0
votes

I'm very green in the area of SQL, so I don't know what the idea or type is really called but I will call em "Transfer tables" and I will try to explain what I mean and my problem. Please correct me!

Description

3 tables.

Contacts: ID(primary key), Firstname, Lastname, SSN etc

Address: ID(primary key), City, Street etc

ContactsTransferAddress (short: CTA): ID(primary key), ContactID(foreign key), AddressID(foreign key)

The problem

Now this is just an exercise... For now I've made a stored procedure that:

ALTER PROCEDURE [dbo].[AddAddress] 
    @Street varchar(MAX),
    @City varchar(MAX),
    @CID int, --ContactID
    @AID int OUTPUT --AddressID
AS
BEGIN
    INSERT INTO Addressess(Street,City) VALUES (@Street, @City)
    SET @AID = SCOPE_IDENTITY()
    INSERT INTO CTA(CID,AID) VALUES (@CID, @AID)
END

Is there a way to make 2 people share the same AddressID(AID) when putting the connection data in the CTA? Right now, I get that my SP above will give different IDs for each address. But I don't know how to have unique addresses.

Thanks!

1

1 Answers

1
votes

First, define the Addresses table so duplicates are not allowed:

alter table Addresses add constraint unq_Addresses_City_Street
    unique (City, Street);

Then you have to do something about duplicates, because your code will fail.

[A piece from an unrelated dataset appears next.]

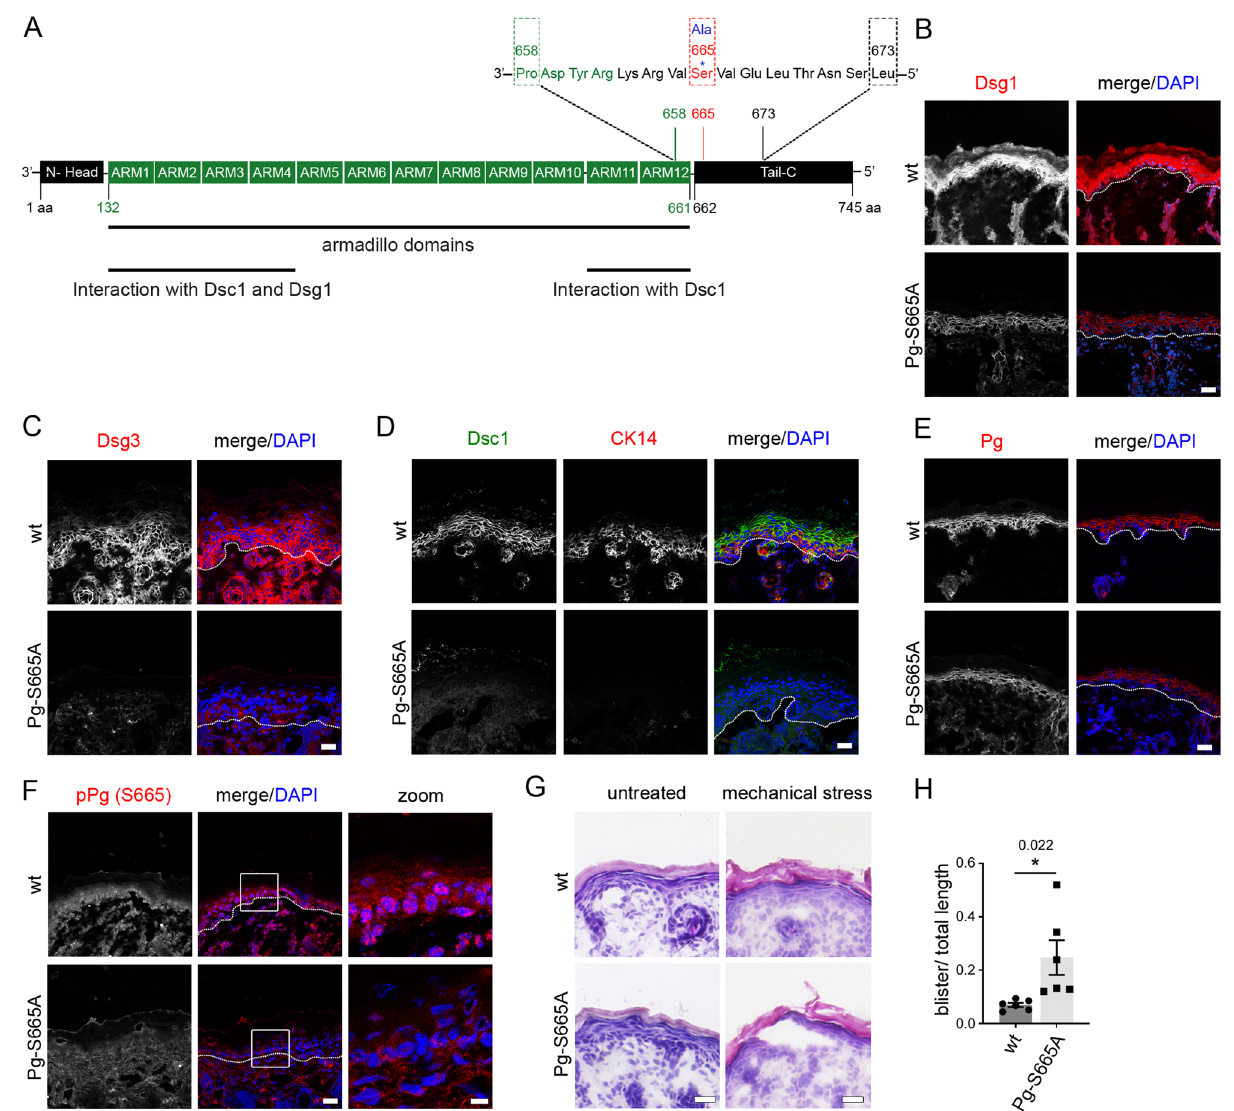
Fig.5|PhosphorylationofPgatS665isimportantfordesmosomaladhesionin murine epidermis. A Introduction of S665A mutation into the plakoglobin (JUP) locus. The phospho-site of interest is located at S665 in the C-terminal tail region. B , C Immunostaining for Dsg1 (wt: n =4, Pg-S665A: n =7) and Dsg3 ( n =3) was diminished in Pg-S665A mice. D Dsc1 and CK14 reveal a differentiation-dependent staining pattern in wt and are almost absent in Pg-S665A mice ( n =5). E Pg is reduced along cell borders in Pg-S665A ( n =6) mice compared to wt ( n =5). F pPg- S665 was present in a dotted fashion along cell borders and in the nuclei in wt ( n =3) but not in Pg-S665A ( n =6) epidermis. White rectangles represent areas for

Because you are learning, I'm going to suggest just a check and insert approach:

SELECT @AID = AddressId
FROM Addresses
WHERE Street = @Street and City = @City;

IF @Aid IS NULL
BEGIN
    INSERT INTO Addresses(Street, City)
        VALUES (@Street, @City);

    SET @AID = SCOPE_IDENTITY();
END;

INSERT INTO CTA (CID, AID)
    VALUES (@CID, @AID);

In more serious code, I would take other precautions. IN particular:

  • I would use transactions and locking to prevent issues in a multi-threaded environment.
  • I would use the OUTPUT clause to return inserted ids.
  • I might use TRY/CATCH on the INSERT rather than IF to check if the constraint is violated.